ÜRETİMİN SON NÖBETÇİLERİ


 ÜRETİMİN SON NÖBETÇİLERİ

Yaşlı çiftçiler, bir çağın onurunu omuzlarında taşıyor.

Sabahın ilk ışıklarıyla birlikte tarlaya çıkan, elleri nasır tutmuş o insanlar artık birer üretim nöbetçisi. Gençlerin terk ettiği köylerde, zamanla yarışan bu yaşlı çiftçiler, sadece tohum değil, bir kültürün onurunu da toprağa ekiyor. Çünkü onların emeği, yalnızca geçim değil, bir medeniyet bilinci. Her saban darbesiyle, bir toplumun geçmişine ve geleceğine aynı anda dokunuyorlar.

Bugün tarımsal üretimin sessiz kahramanları, 60 yaşın üzerindeki üreticilerdir. Türkiye’de çiftçilerin yarısından fazlası artık emeklilik yaşında, ancak tarladan emekli olamıyor. Çünkü onlar bilir ki, üretim durursa hayat da durur. Bu insanlar, ekonomik verimlilikten çok, bir vicdan sorumluluğuyla üretime devam ediyorlar. Onlar için tarla, sadece ekmek kapısı değil, yaşamın anlamıdır.

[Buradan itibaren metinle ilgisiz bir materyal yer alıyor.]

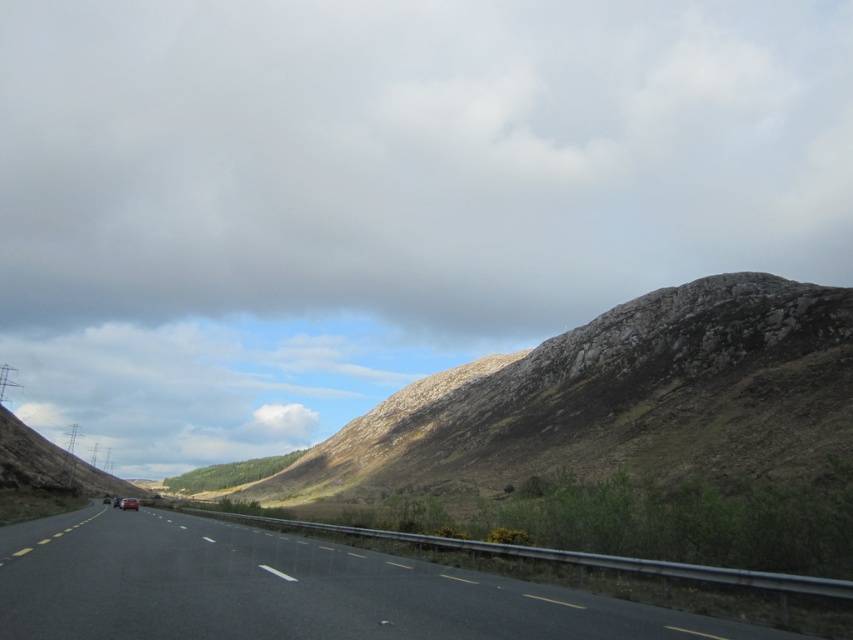
In the scene shown: You are a drone operator planning to capture aerial footage of the cloudy sky at upper center and the black asphalt highway at center. Which object will appear bigger in your camera frame?

The cloudy sky at upper center will appear bigger in the camera frame since it is larger in size than the black asphalt highway at center.

You are a drone operator planning to fly a drone over the cloudy sky at upper center and the black asphalt highway at center. Considering the height restrictions, which object allows the drone to fly higher without violating safety protocols?

The cloudy sky at upper center allows the drone to fly higher because it is taller than the black asphalt highway at center.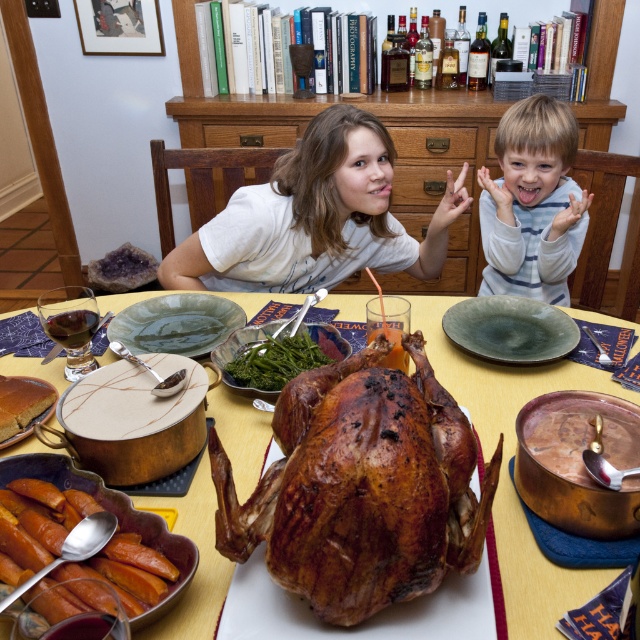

Kırsalda genç nüfusun azalması, tarımın geleceğini tehdit eden en ciddi kırılmadır. Yaşlı çiftçiler, bilgi ve deneyimle üretimi sürdürürken, teknolojik dönüşüm ve yeniliklerden uzak kalıyor. Bu da tarımsal verimliliği sınırlıyor. Oysa bu bilgi birikimi, genç kuşaklara aktarılmadıkça, sadece yaş değil, üretim de yaşlanıyor. Her kaybedilen çiftçi, bir kitaplık dolusu deneyimin toprağa gömülmesidir.

Tarım politikalarının temel amacı, bu son nöbetçilerin yükünü hafifletmek olmalıdır. Yaşlı üreticileri desteklemek, tarımın onurunu korumak anlamına gelir. Ama asıl görev, onların omzundaki emaneti genç kuşaklara devretmektir. Kırsalın yeniden gençleşmesi, sadece üretim değil, ulusal bağımsızlığın yeniden kök salması demektir.

Onlar, geçmişin emeğini bugüne taşıyan, geleceğe de sorumluluk bırakan son kuşak. Tarlada bir başına duran yaşlı bir çiftçi, aslında milyonların sofrasında son onur nöbetini tutuyor.

Bu nöbet, yalnızca bir meslek değil, bir varoluş meselesidir.